EXTRACT TO READ:
[start]

Tuesday, December 20, 2011

Crazy Girl


"A question that sometimes drives me hazy: am I or are the others crazy?"- Albert Einstein

A friend and I were discussing the other day how easy it is for people to assign the "crazy" tag to a someone they probably just don't understand. "It's a total and complete cop out." I was saying as I navigated my way through a burger the size of my head. I made small, stacked piles of my food as I tried to figure out how to tackle it. "I mean, I've been called crazy A LOT. But I feel like it is just something someone says when they don't have the intelligence or the energy to commit to knowing someone."

"I agree." She nodded. "However, what I think is crazy is the fact that you DO NOT KNOW HOW TO EAT A BURGER. Insane, really."

"I'm serious about this!" I whined. "A friend the other day actually PUT MY NAME INTO ANOTHER WORD. He called me 'Melly-dramatic.' CAN YOU EVEN BELIEVE THAT?"

She gasped as she set her beer down and stared at me with wide eyes. "No. He. Did. Not."

"He did. Oh, he did."

Perhaps all of this crazy talk should make me examine the way I interact with the world and the people I love in it. So, I did. For about 5 minutes. And I realized that I kind of love who I am and the fact that (okay, yes,) I am bat shit crazy. Out to lunch. Up a wall. Unhinged. Up shit creek without a paddle...(well. That one doesn't really work.) What I am trying to say is: yes. I am crazy. And dramatic. And I really don't want to change that.

I only feel so confident in my insanity because the people I surround myself with are all bat-shit-up-a-wall-and-a-creek-or-whatever as well. I sat with a friend drinking whiskey on my balcony the other night until 4 am cackling over how Emily Dickinson was a prude. This was the night before our poetry final. When I had to wake up to take the test 3 hours later I called him in a panic. "Hi. I am still...I am still drunk. What do I do?"

He didn't miss a beat. "Drink another glass in the shower. You'll be fine."

So this is how I found myself at 7 am shooting down a coffee mug of whiskey as I tried not to get shampoo in it. Not my finest moment, surely...but definitely one of my more interesting ones. I called my Mom on my walk to school and started the conversation with: "Hi. I can't feel my feet."

"Oh my God, Melissa Beth. You're drunk."

"You jump to that? Do I usually call you at 7am drunk?"

"Well no. This is a first, surely. But, you'll be great. You are so smart. Just make sure you don't get hit by a bus or anything, ok? Love you! And text me later so I know you didn't get hit by a bus! I don't trust those city busses..."

She never called me crazy. She never questioned my questionable decisions. She just wanted to make sure I was not a victim of public transit.

That is how it should be.

I also made a friend recently that has open discussions with me about how much we both like crying. I feel comfortable enough with him to send him text messages that say: "Hey. I just watched a Bruce Springsteen music video and lost my SHIT." To which he will reply: "Oh yeah. I would too. Was it Secret Garden from Jerry Maguire?"

[end]

WRITTEN INSTRUCTION: In the blog post, what word did a friend make by putting the writer's name into another word?

SUPPLIED RECORDS:
[start]

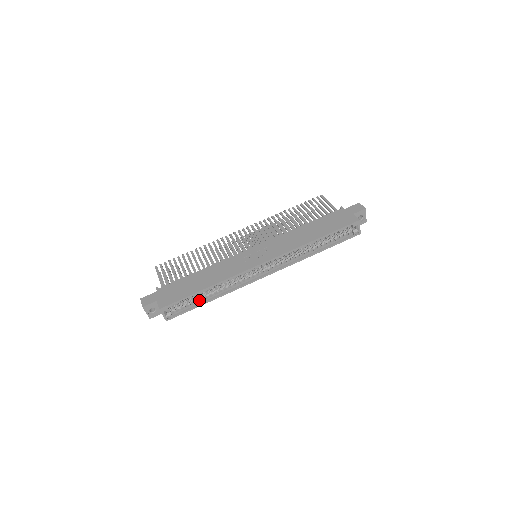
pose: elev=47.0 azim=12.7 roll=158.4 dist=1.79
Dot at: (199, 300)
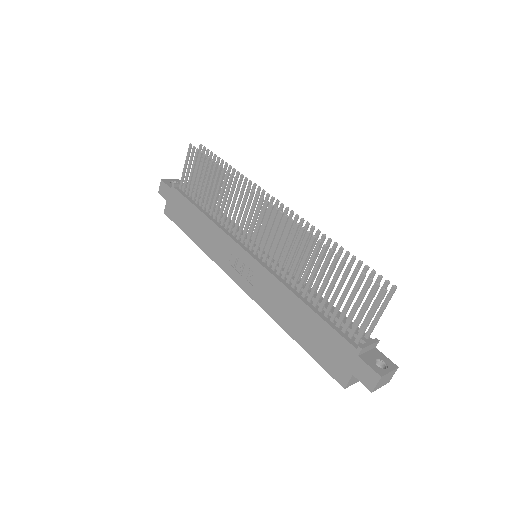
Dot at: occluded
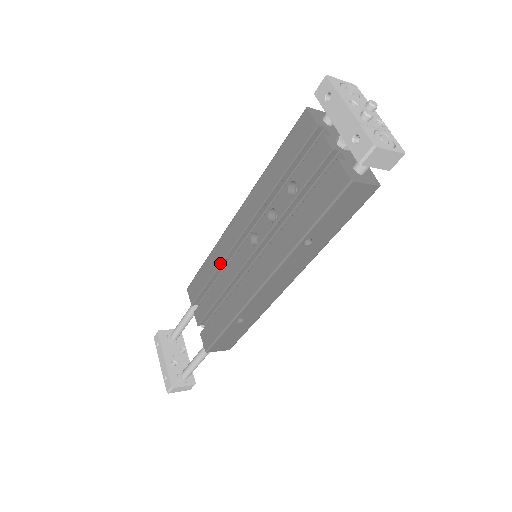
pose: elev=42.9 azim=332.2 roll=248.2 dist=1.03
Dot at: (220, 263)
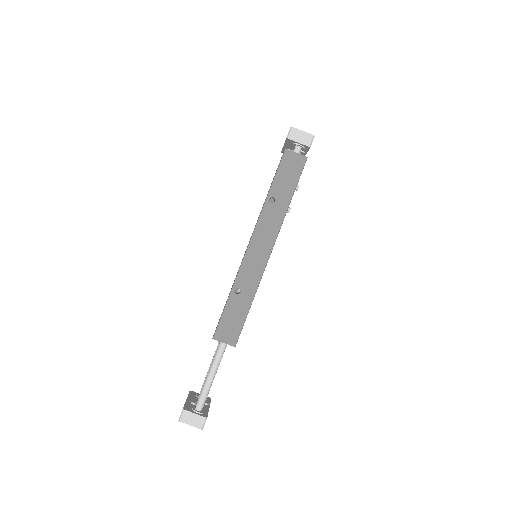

[end]

CORRECT RESULT: "Melly-dramatic."